Girih strapwork pattern (left) on an interior archway in the Sultan's Lodge in the Green Mosque in Bursa, Turkey (1424 C.E.). At right, a reconstruction of its precise geometry. Images courtesy of W. B. Denny

+ Medieval Islamic mosaics used modern math: The swirling Arabesque ceramic tiles used in medieval Islamic mosaics and architecture were produced using geometry not understood in the West until the 1970s, a new study suggests. The inlaid patterned tiles grace the walls of many structures worldwide, in patterns of mind-boggling intricacy called "girih." Historians have always assumed that medieval architects meticulously developed the patterns with basic tools.
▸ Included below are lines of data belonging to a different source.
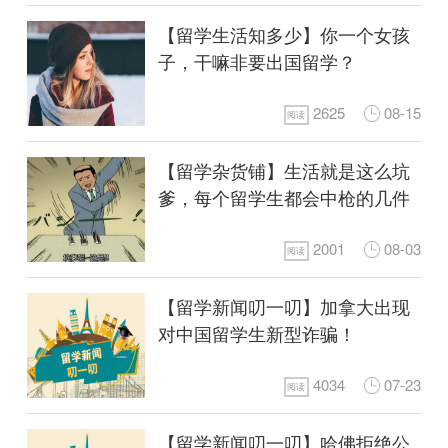
【留学生活知多少】你一个女孩
子，干嘛非要出国留学？
2625
08-15
阅读
【留学杂货铺】生活就是这么坑
爹，每个留学生都会中枪的几件
事！
2001
08-03
阅读
【留学新闻叨一叨】加拿大出现
对中国留学生新型诈骗！
4034
07-23
阅读
【留学新闻叨一叨】哈佛拒绝公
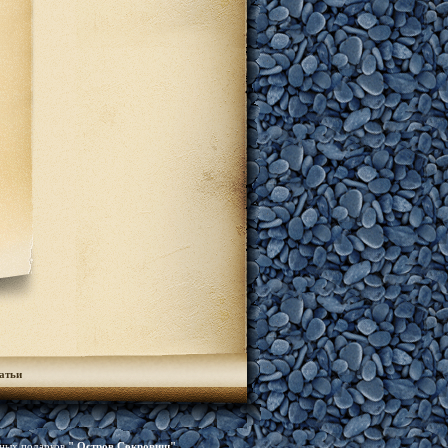
атьи
чных подарков
"
Остров Сокровищ
"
But manuals written by the architects to share tricks of the trade actually include model tiles—like geometrical tracings—that helped lay out the complex "girih" designs [image] on a large scale, researchers discovered recently. The efficient system eventually allowed artisans to produce "quasicrystalline" wall patterns—a concept that was discovered by Western mathematicians just three decades ago.

 

 

+ A brainscan can tell whether you're about to add or subtract two numbers: Just by looking at the pattern of firing in your brain, neuroscientists can tell whether you are thinking about moving your hand to the left or to the right. They can tell if you have seen something you didn't even know you saw, and, now it seems, they can tell which mathematical operation you secretly have in mind.

 

+ Universe contains more calcium than expected: The universe contains one and a half times more calcium than previously assumed. This conclusion was drawn by astronomers of the SRON Netherlands Institute for Space Research, after observations with ESA's XMM-Newton X-ray observatory. This research offers scientists new insights in the formation history of the elemental building blocks of the cosmos in which supernovae play a crucial role.

 

+ Domesticated chillies may have seasoned cuisine more than 6,000 years ago: According to an analysis published in Science, farmers in the Americas domesticated the chilli pepper more than 6,000 years ago. In some regions the desire for its flavour even predated the use of pottery.